## start SOURCE EXTRACT

# IA: MongoDB Aggregation Pipelines

Answer the following questions using the `movies` collection of the `sample_mflix` database.

You will add your query to the document here and will also submit your exported results for each question.

**NOTE:** You will build your pipelines using the visual editor in either MongoDB Compass or the MongoDB web interface and copy/paste the queries here. You **WILL NOT** try to run the queries themselves from this document!! This is just a convenient format to store and submit your queries for grading.

## 1: Counting Cast Members
### 3 points

Create a dataset of movies (`type`) released in 1996 (`year`) whose `imdb.rating` is greater than 8. The documents in the dataset should contain four fields:
1. `title`
2. `year`
3. `imdb.rating`
4. **NUMBER** of cast members listed in `cast`

Paste your query below.

Export your dataset AS A CSV FILE named `1996_cast.csv`

In [None]:
db.getCollection('movies').aggregate(
  [
    {
      $project: {
        _id: 0,
        type: 1,
        year: 1,
        rating: '$imdb.rating',
        title: 1,
        cast: {
          $size: { $ifNull: ['$cast', []] }
        }
      }
    },
    {
      $match: {
        type: 'movie',
        year: 1996,
        rating: { $gt: 8 }
      }
    },
    {
      $project: {
        title: 1,
        year: 1,
        imdb_rating: '$rating',
        cast_member: '$cast'
      }
    }
  ],
  { maxTimeMS: 60000, allowDiskUse: true }
);

## 2: Summarizing by Plot

### 4 points

Create a dataset of movies (`type`) whose plot (`plot`) specifically mentions "Italy" or "Italian" (any case). Only include movies that were released in the "USA" (`countries`) and have more than one language (`languages`). Sort the dataset alphabetically by year of release (`year`) and title (`title`). Include all fields.

Note: if a movie was released in the USA as well as other countries, it should still appear in the dataset.

## end SOURCE EXTRACT
## start DATA SECTION

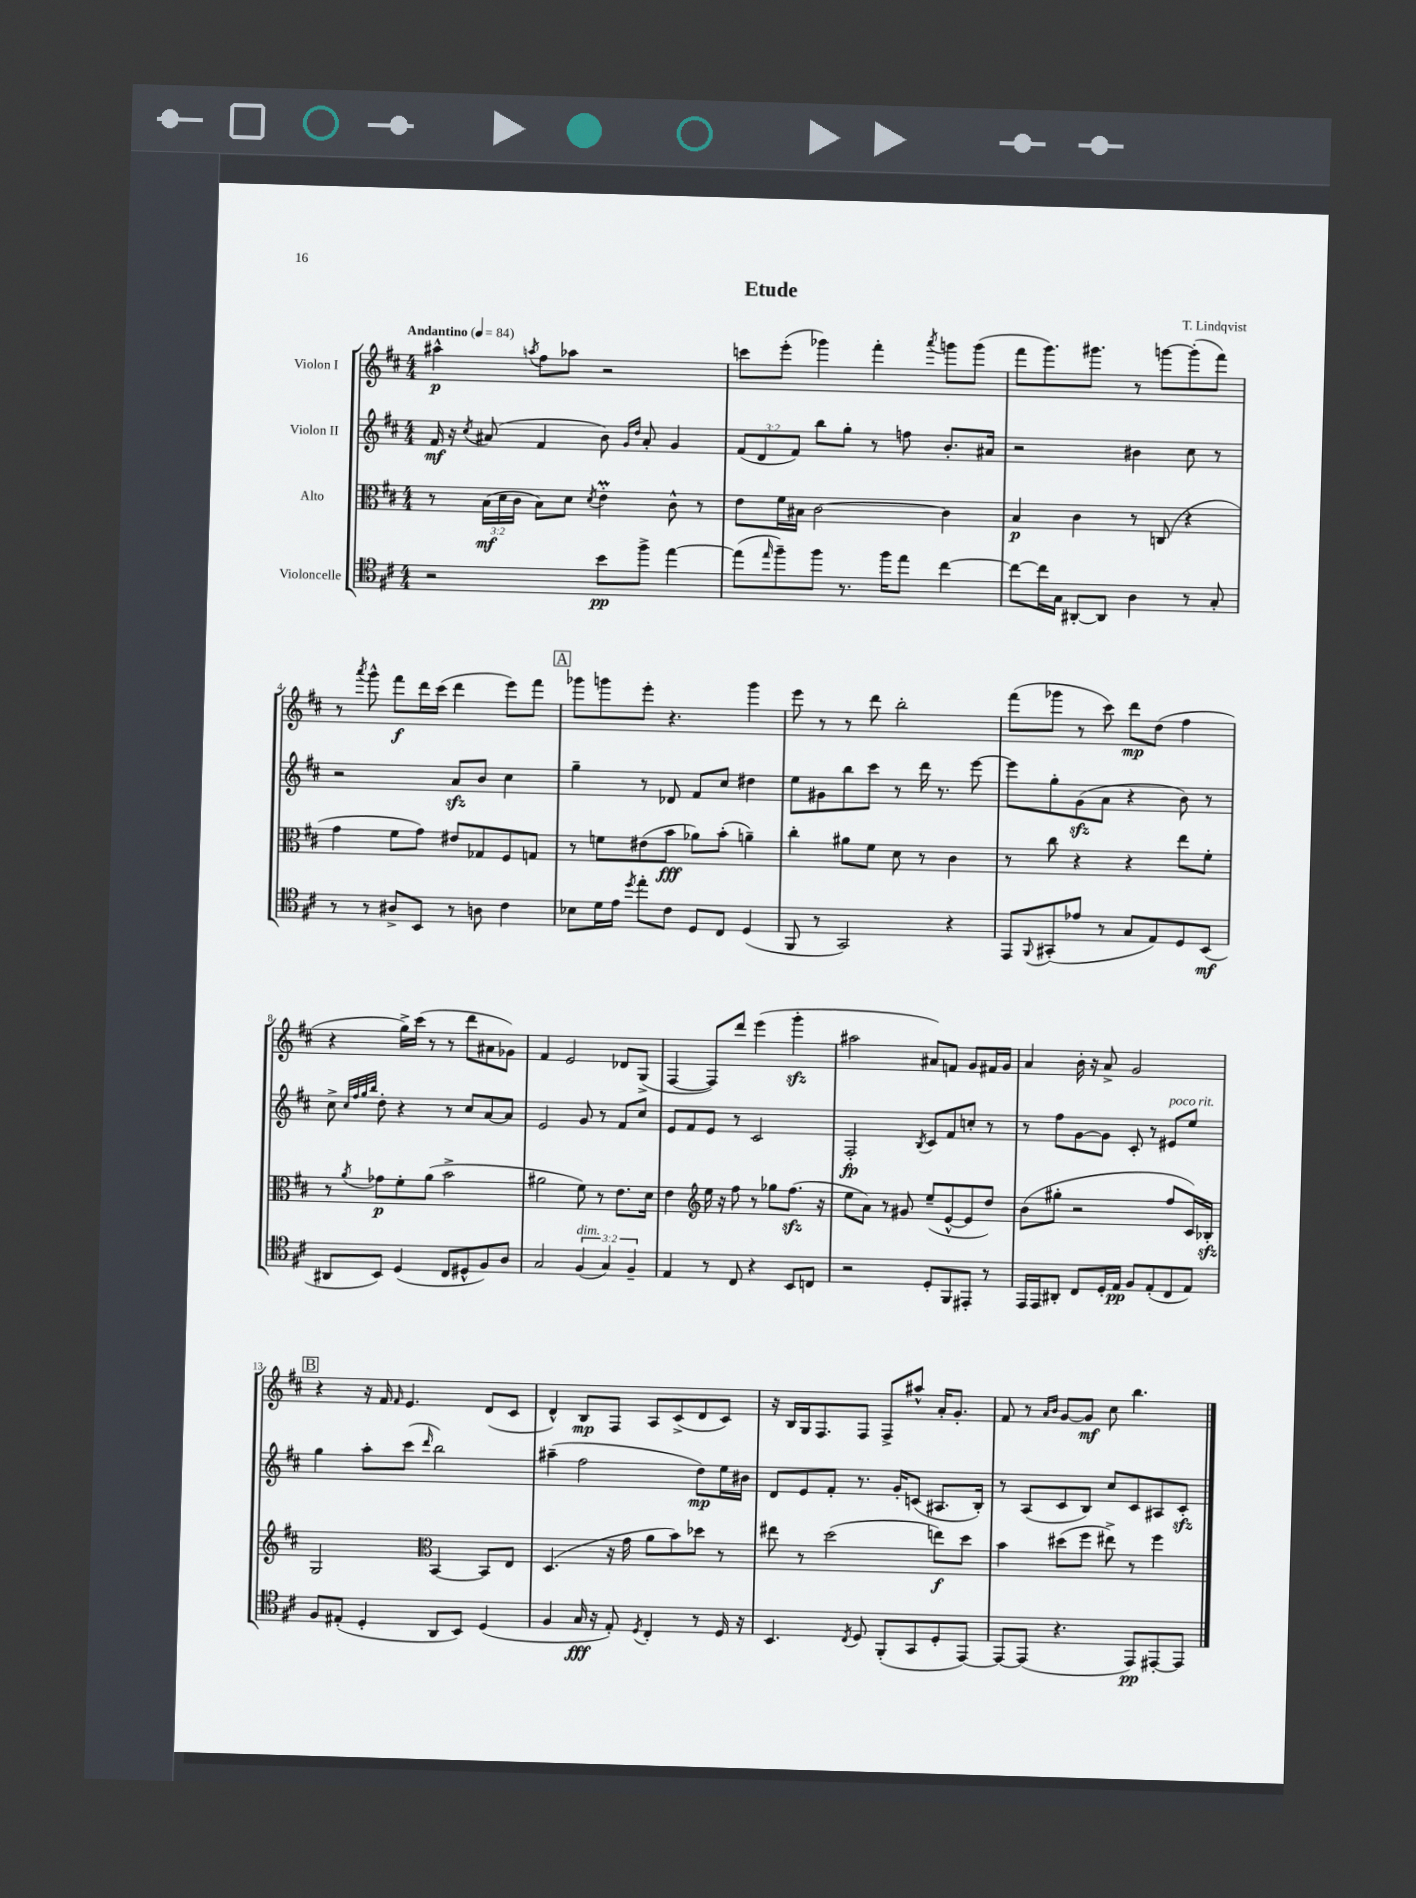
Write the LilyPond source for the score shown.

## end DATA SECTION

WHAT YOU ARE ASKED TO DO -> In the MongoDB aggregation assignment, why are the queries pasted into the document instead of run from it? Answer in one to three sentences. The listing has no connection to the MongoDB assignment.

EXERCISE RESULT -> The pipelines are built in the visual editor of MongoDB Compass or the MongoDB web interface, and the document only serves as a convenient format for storing the queries and submitting them for grading.